* **The problem**
Give every entry below again, exactly as written, and skip the images.

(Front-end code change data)
_ _ _ _

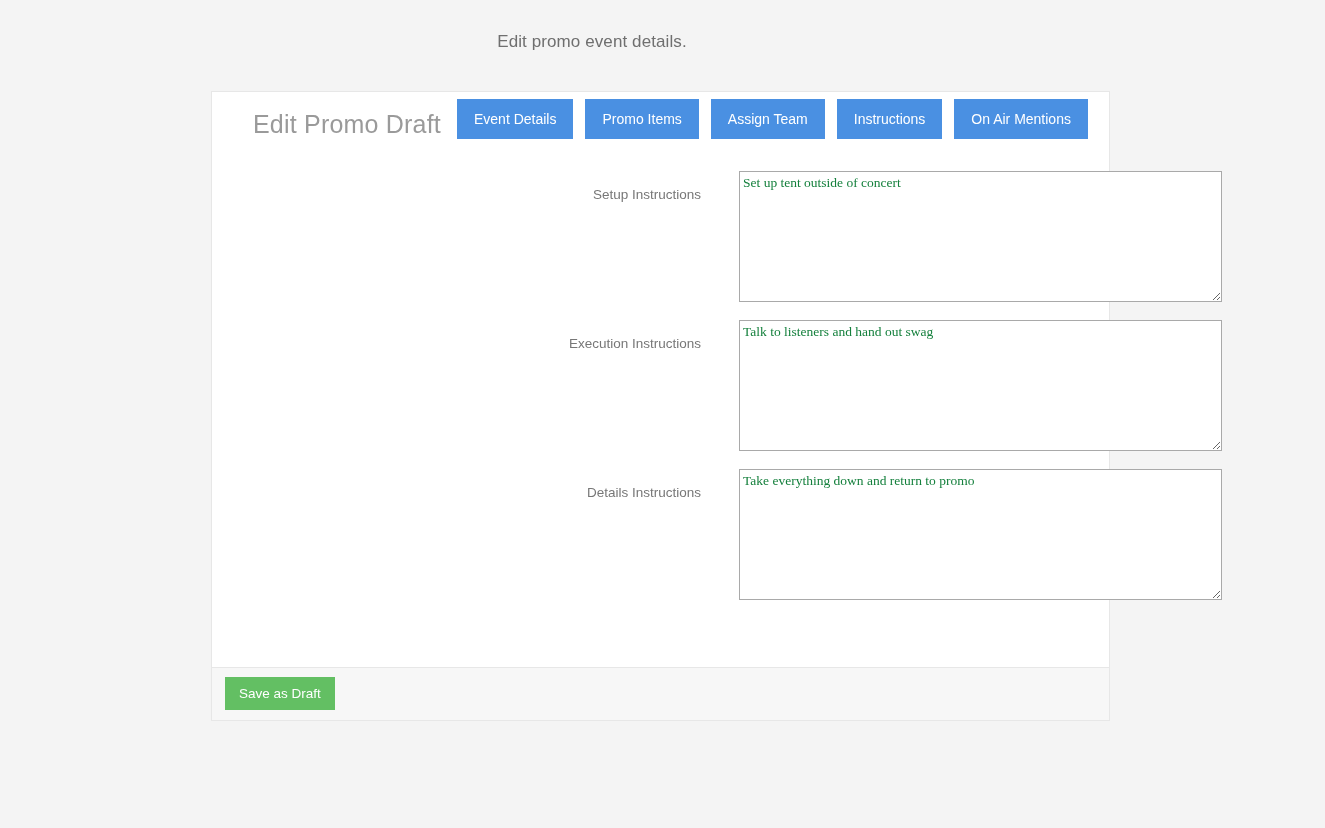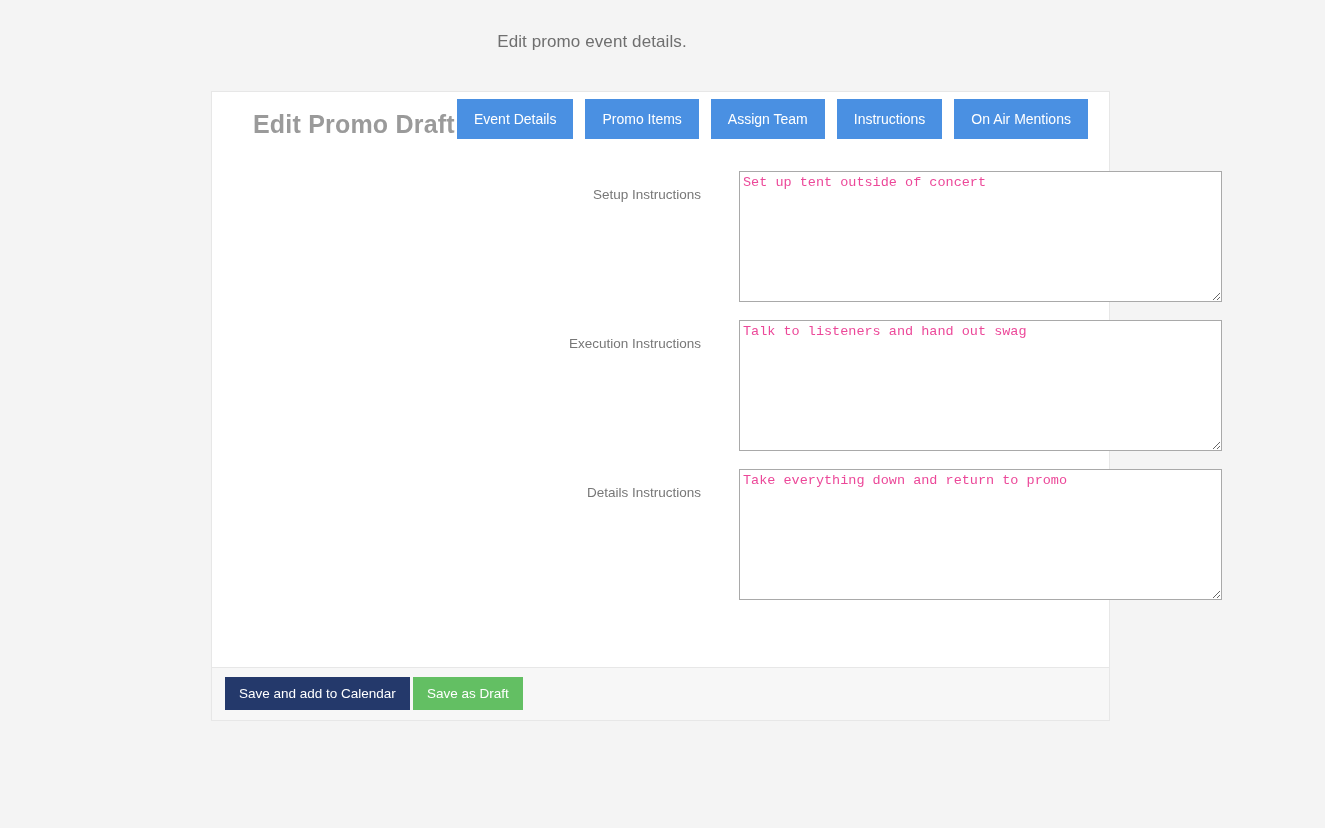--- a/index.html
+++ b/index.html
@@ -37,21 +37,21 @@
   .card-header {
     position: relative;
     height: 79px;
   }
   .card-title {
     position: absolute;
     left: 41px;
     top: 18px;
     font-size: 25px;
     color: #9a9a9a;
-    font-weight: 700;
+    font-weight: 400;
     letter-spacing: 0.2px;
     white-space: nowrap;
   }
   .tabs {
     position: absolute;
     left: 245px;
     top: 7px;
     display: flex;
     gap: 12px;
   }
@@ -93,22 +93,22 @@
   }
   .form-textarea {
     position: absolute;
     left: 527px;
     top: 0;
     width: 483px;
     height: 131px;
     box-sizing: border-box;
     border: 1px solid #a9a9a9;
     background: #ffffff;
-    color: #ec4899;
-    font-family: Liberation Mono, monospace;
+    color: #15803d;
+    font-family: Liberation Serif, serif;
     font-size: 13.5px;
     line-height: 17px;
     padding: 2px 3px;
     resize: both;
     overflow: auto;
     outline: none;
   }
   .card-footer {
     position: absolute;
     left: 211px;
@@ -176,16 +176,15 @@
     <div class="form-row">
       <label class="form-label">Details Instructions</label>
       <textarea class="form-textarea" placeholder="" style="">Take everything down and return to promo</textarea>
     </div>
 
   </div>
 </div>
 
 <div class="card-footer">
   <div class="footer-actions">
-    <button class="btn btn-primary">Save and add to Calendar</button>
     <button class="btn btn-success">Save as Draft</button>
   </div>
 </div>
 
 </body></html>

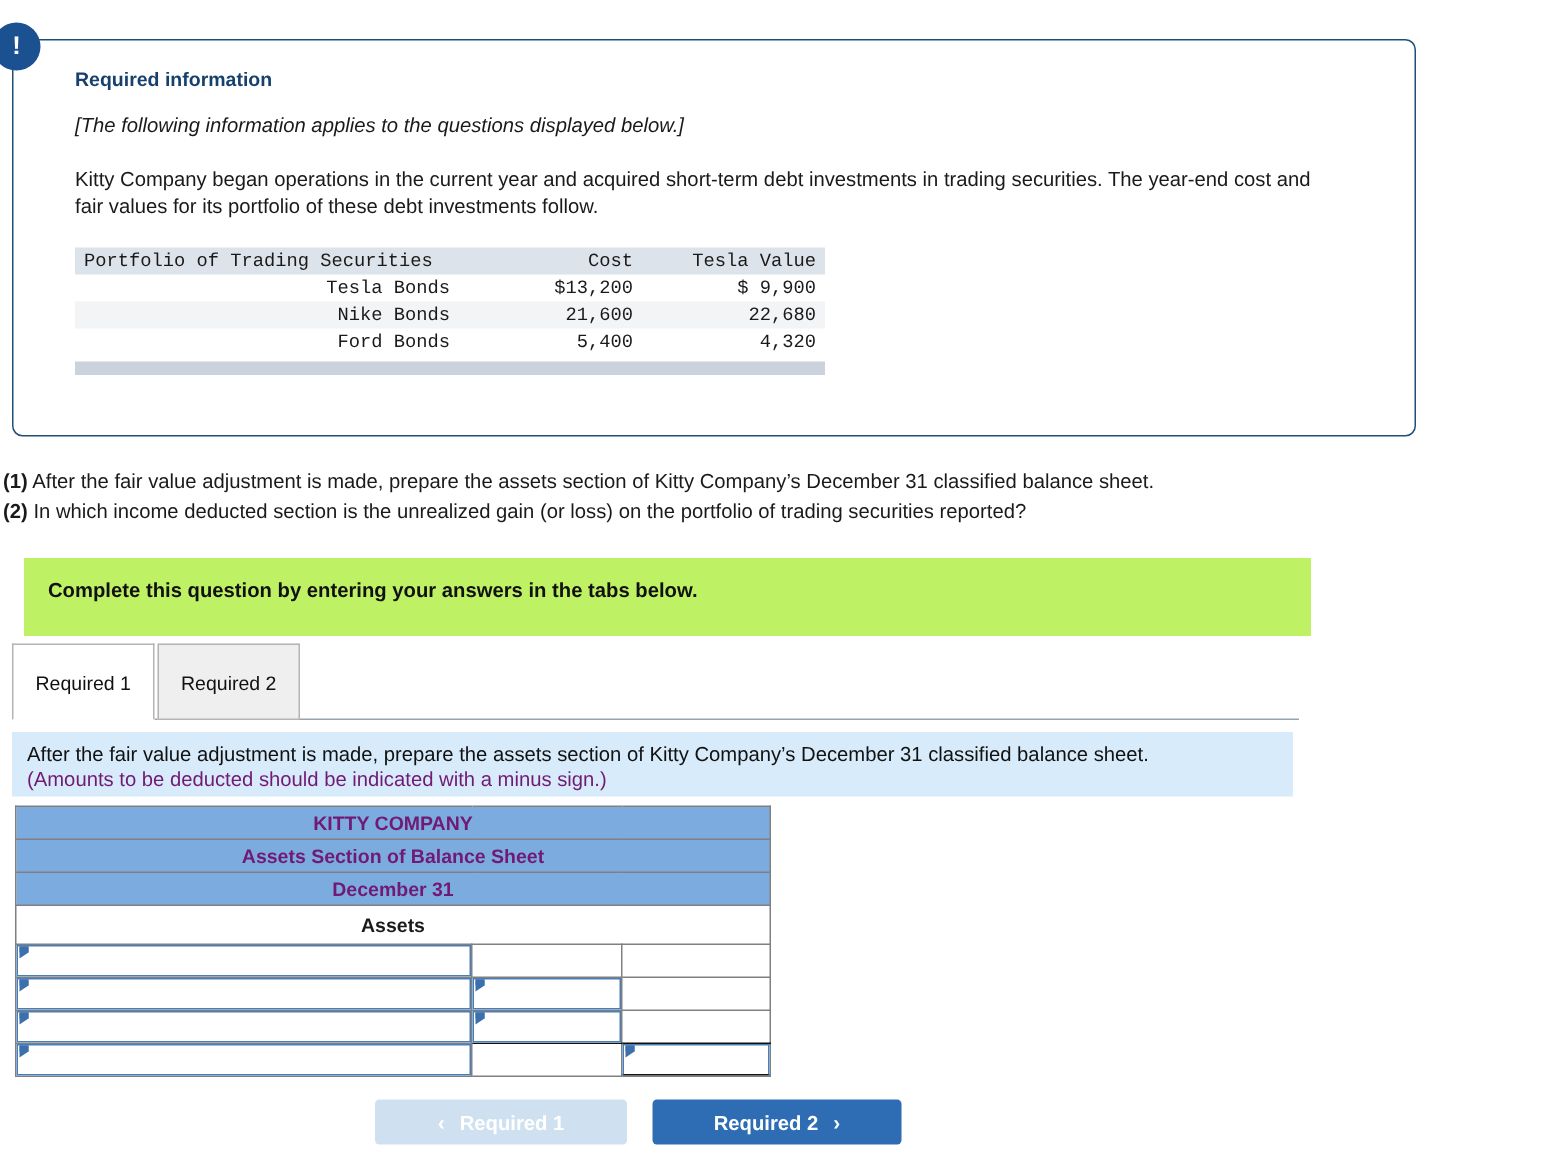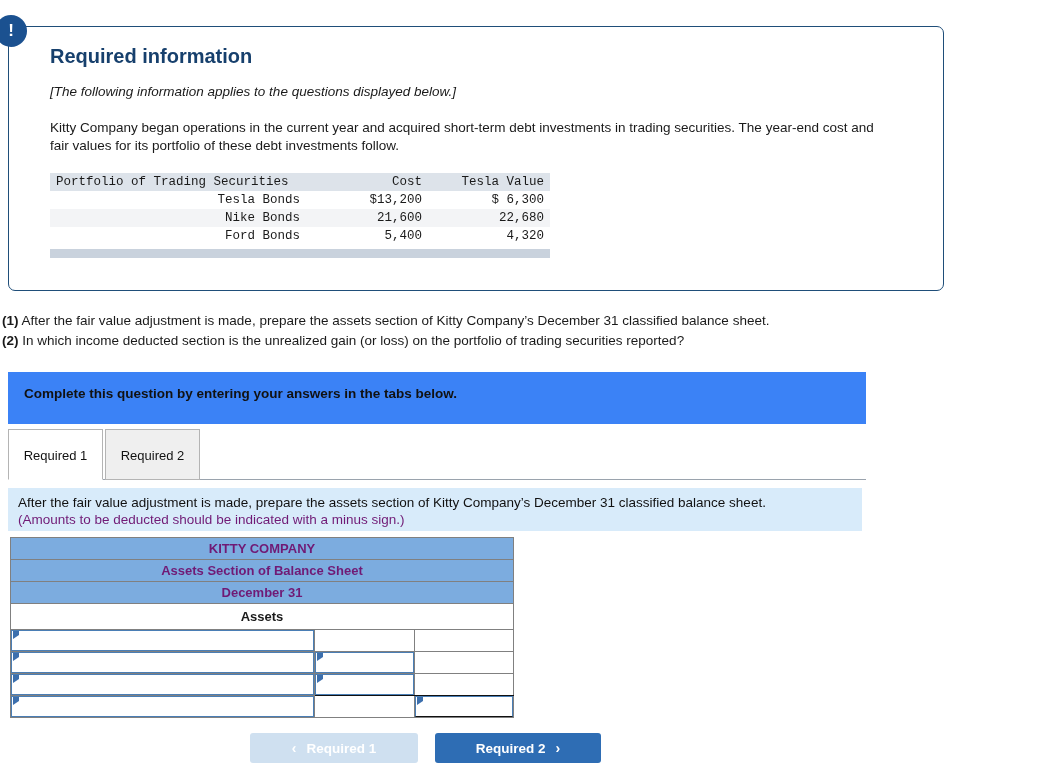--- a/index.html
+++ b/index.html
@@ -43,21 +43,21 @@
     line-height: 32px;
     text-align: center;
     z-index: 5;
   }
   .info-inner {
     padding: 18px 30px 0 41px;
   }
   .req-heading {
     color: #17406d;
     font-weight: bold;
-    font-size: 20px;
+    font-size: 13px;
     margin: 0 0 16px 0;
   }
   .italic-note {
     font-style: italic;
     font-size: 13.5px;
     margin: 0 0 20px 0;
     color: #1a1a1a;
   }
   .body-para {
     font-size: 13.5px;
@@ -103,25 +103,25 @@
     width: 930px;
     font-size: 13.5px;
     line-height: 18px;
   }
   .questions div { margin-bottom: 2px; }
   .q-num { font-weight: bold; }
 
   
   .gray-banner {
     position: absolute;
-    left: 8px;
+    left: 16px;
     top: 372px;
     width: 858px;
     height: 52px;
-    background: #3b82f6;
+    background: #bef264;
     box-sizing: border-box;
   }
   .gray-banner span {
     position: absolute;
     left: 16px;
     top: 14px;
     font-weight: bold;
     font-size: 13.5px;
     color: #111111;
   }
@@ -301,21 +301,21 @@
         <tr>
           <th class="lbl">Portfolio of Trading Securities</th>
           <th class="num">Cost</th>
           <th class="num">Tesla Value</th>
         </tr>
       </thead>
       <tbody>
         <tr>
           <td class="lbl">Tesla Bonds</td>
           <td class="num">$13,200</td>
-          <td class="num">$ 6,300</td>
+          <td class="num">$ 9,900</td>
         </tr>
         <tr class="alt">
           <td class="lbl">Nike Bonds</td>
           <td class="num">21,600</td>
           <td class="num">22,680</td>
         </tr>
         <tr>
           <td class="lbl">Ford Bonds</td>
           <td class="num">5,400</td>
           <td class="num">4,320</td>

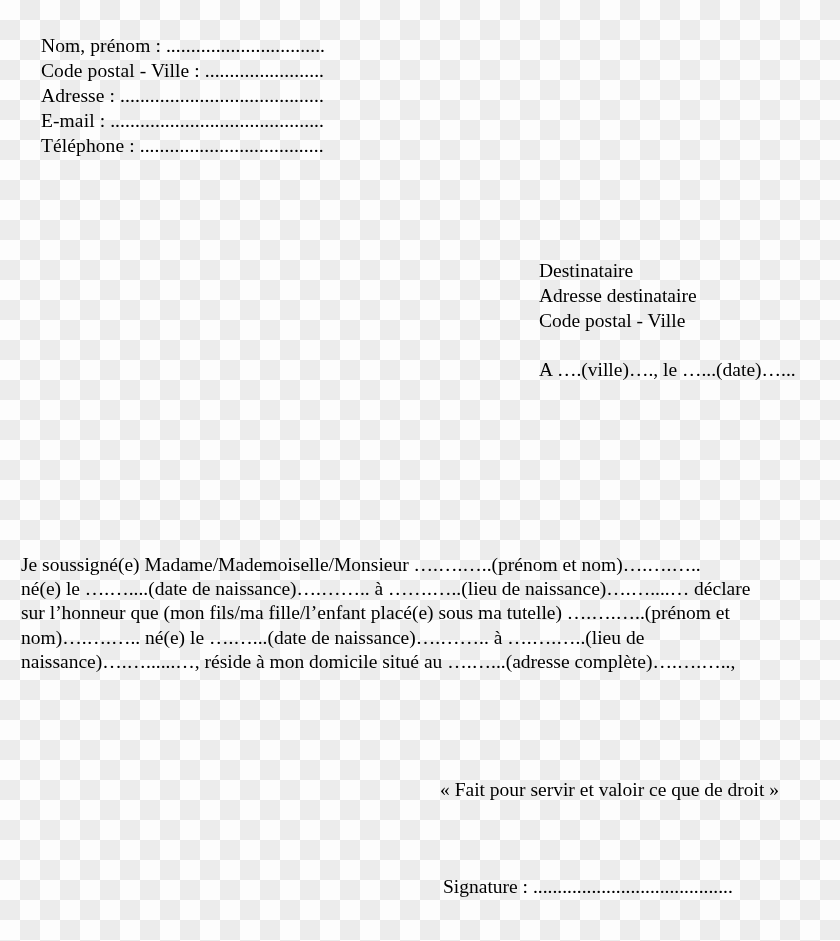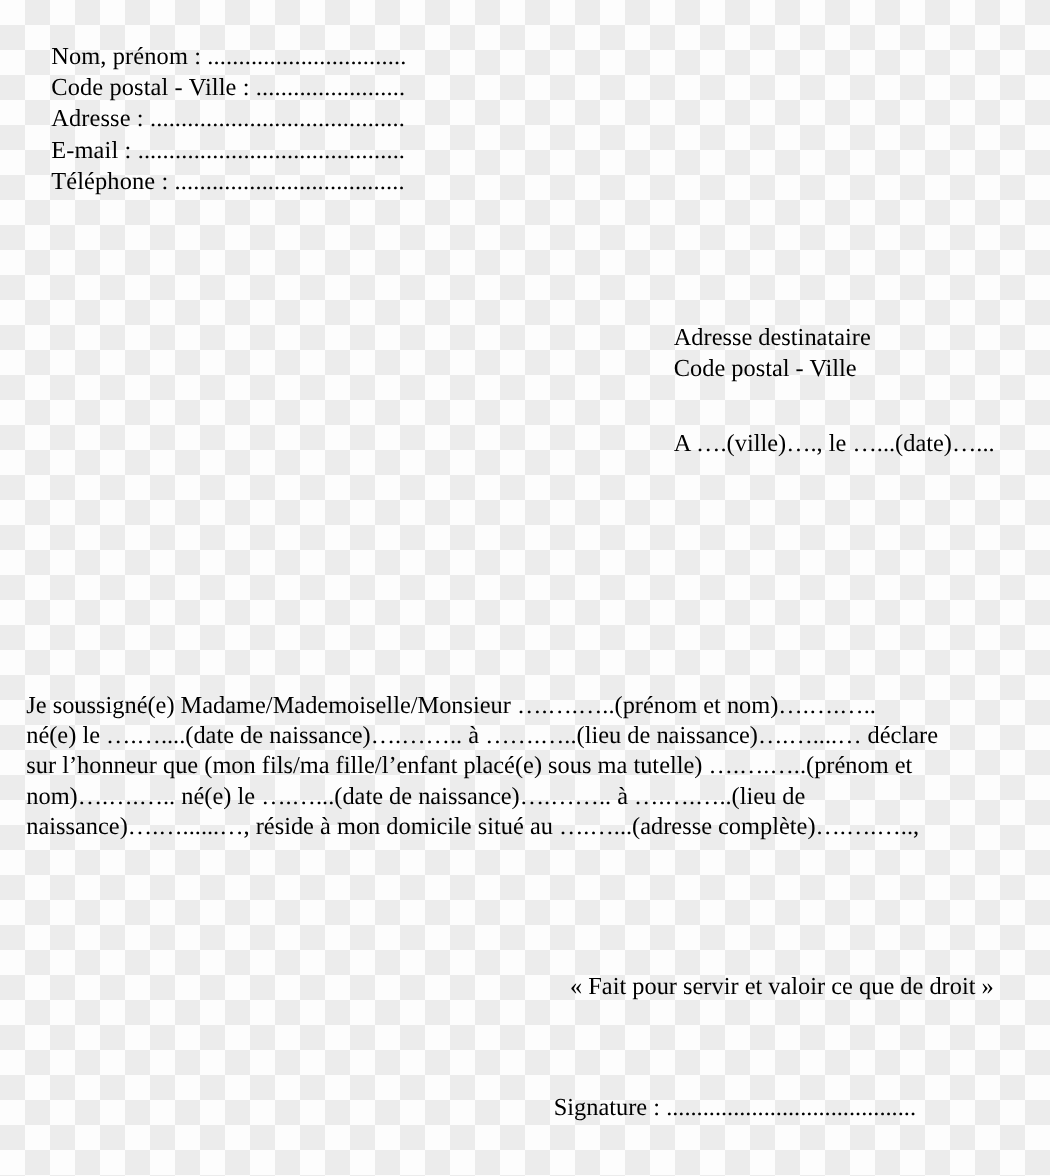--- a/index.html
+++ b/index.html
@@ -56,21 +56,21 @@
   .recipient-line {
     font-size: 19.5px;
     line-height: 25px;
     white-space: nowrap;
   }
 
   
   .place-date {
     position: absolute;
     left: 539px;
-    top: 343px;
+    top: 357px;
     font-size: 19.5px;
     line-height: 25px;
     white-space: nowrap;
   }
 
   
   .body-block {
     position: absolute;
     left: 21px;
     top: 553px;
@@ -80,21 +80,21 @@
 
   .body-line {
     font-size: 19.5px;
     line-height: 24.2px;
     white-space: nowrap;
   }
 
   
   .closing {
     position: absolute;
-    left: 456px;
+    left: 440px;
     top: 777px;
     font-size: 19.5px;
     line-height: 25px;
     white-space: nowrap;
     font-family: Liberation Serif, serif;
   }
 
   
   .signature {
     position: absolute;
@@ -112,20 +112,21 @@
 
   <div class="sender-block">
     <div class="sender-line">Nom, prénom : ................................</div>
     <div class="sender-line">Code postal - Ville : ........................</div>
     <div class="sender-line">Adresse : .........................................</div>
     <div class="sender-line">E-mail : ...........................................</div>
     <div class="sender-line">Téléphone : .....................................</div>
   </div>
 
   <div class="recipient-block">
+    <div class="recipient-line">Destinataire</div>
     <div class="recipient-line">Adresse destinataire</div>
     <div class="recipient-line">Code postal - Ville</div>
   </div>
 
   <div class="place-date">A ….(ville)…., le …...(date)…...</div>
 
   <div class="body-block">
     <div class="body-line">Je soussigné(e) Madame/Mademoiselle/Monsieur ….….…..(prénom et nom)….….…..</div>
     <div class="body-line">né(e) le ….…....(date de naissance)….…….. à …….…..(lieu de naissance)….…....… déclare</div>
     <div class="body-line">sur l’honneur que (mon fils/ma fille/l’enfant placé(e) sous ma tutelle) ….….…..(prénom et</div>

_ _ _ _

* **Answer to the exercise**
--- a/index.html
+++ b/index.html
@@ -37,21 +37,21 @@
   .card-header {
     position: relative;
     height: 79px;
   }
   .card-title {
     position: absolute;
     left: 41px;
     top: 18px;
     font-size: 25px;
     color: #9a9a9a;
-    font-weight: 700;
+    font-weight: 400;
     letter-spacing: 0.2px;
     white-space: nowrap;
   }
   .tabs {
     position: absolute;
     left: 245px;
     top: 7px;
     display: flex;
     gap: 12px;
   }
@@ -93,22 +93,22 @@
   }
   .form-textarea {
     position: absolute;
     left: 527px;
     top: 0;
     width: 483px;
     height: 131px;
     box-sizing: border-box;
     border: 1px solid #a9a9a9;
     background: #ffffff;
-    color: #ec4899;
-    font-family: Liberation Mono, monospace;
+    color: #15803d;
+    font-family: Liberation Serif, serif;
     font-size: 13.5px;
     line-height: 17px;
     padding: 2px 3px;
     resize: both;
     overflow: auto;
     outline: none;
   }
   .card-footer {
     position: absolute;
     left: 211px;
@@ -176,16 +176,15 @@
     <div class="form-row">
       <label class="form-label">Details Instructions</label>
       <textarea class="form-textarea" placeholder="" style="">Take everything down and return to promo</textarea>
     </div>
 
   </div>
 </div>
 
 <div class="card-footer">
   <div class="footer-actions">
-    <button class="btn btn-primary">Save and add to Calendar</button>
     <button class="btn btn-success">Save as Draft</button>
   </div>
 </div>
 
 </body></html>

--- a/index.html
+++ b/index.html
@@ -43,21 +43,21 @@
     line-height: 32px;
     text-align: center;
     z-index: 5;
   }
   .info-inner {
     padding: 18px 30px 0 41px;
   }
   .req-heading {
     color: #17406d;
     font-weight: bold;
-    font-size: 20px;
+    font-size: 13px;
     margin: 0 0 16px 0;
   }
   .italic-note {
     font-style: italic;
     font-size: 13.5px;
     margin: 0 0 20px 0;
     color: #1a1a1a;
   }
   .body-para {
     font-size: 13.5px;
@@ -103,25 +103,25 @@
     width: 930px;
     font-size: 13.5px;
     line-height: 18px;
   }
   .questions div { margin-bottom: 2px; }
   .q-num { font-weight: bold; }
 
   
   .gray-banner {
     position: absolute;
-    left: 8px;
+    left: 16px;
     top: 372px;
     width: 858px;
     height: 52px;
-    background: #3b82f6;
+    background: #bef264;
     box-sizing: border-box;
   }
   .gray-banner span {
     position: absolute;
     left: 16px;
     top: 14px;
     font-weight: bold;
     font-size: 13.5px;
     color: #111111;
   }
@@ -301,21 +301,21 @@
         <tr>
           <th class="lbl">Portfolio of Trading Securities</th>
           <th class="num">Cost</th>
           <th class="num">Tesla Value</th>
         </tr>
       </thead>
       <tbody>
         <tr>
           <td class="lbl">Tesla Bonds</td>
           <td class="num">$13,200</td>
-          <td class="num">$ 6,300</td>
+          <td class="num">$ 9,900</td>
         </tr>
         <tr class="alt">
           <td class="lbl">Nike Bonds</td>
           <td class="num">21,600</td>
           <td class="num">22,680</td>
         </tr>
         <tr>
           <td class="lbl">Ford Bonds</td>
           <td class="num">5,400</td>
           <td class="num">4,320</td>

--- a/index.html
+++ b/index.html
@@ -56,21 +56,21 @@
   .recipient-line {
     font-size: 19.5px;
     line-height: 25px;
     white-space: nowrap;
   }
 
   
   .place-date {
     position: absolute;
     left: 539px;
-    top: 343px;
+    top: 357px;
     font-size: 19.5px;
     line-height: 25px;
     white-space: nowrap;
   }
 
   
   .body-block {
     position: absolute;
     left: 21px;
     top: 553px;
@@ -80,21 +80,21 @@
 
   .body-line {
     font-size: 19.5px;
     line-height: 24.2px;
     white-space: nowrap;
   }
 
   
   .closing {
     position: absolute;
-    left: 456px;
+    left: 440px;
     top: 777px;
     font-size: 19.5px;
     line-height: 25px;
     white-space: nowrap;
     font-family: Liberation Serif, serif;
   }
 
   
   .signature {
     position: absolute;
@@ -112,20 +112,21 @@
 
   <div class="sender-block">
     <div class="sender-line">Nom, prénom : ................................</div>
     <div class="sender-line">Code postal - Ville : ........................</div>
     <div class="sender-line">Adresse : .........................................</div>
     <div class="sender-line">E-mail : ...........................................</div>
     <div class="sender-line">Téléphone : .....................................</div>
   </div>
 
   <div class="recipient-block">
+    <div class="recipient-line">Destinataire</div>
     <div class="recipient-line">Adresse destinataire</div>
     <div class="recipient-line">Code postal - Ville</div>
   </div>
 
   <div class="place-date">A ….(ville)…., le …...(date)…...</div>
 
   <div class="body-block">
     <div class="body-line">Je soussigné(e) Madame/Mademoiselle/Monsieur ….….…..(prénom et nom)….….…..</div>
     <div class="body-line">né(e) le ….…....(date de naissance)….…….. à …….…..(lieu de naissance)….…....… déclare</div>
     <div class="body-line">sur l’honneur que (mon fils/ma fille/l’enfant placé(e) sous ma tutelle) ….….…..(prénom et</div>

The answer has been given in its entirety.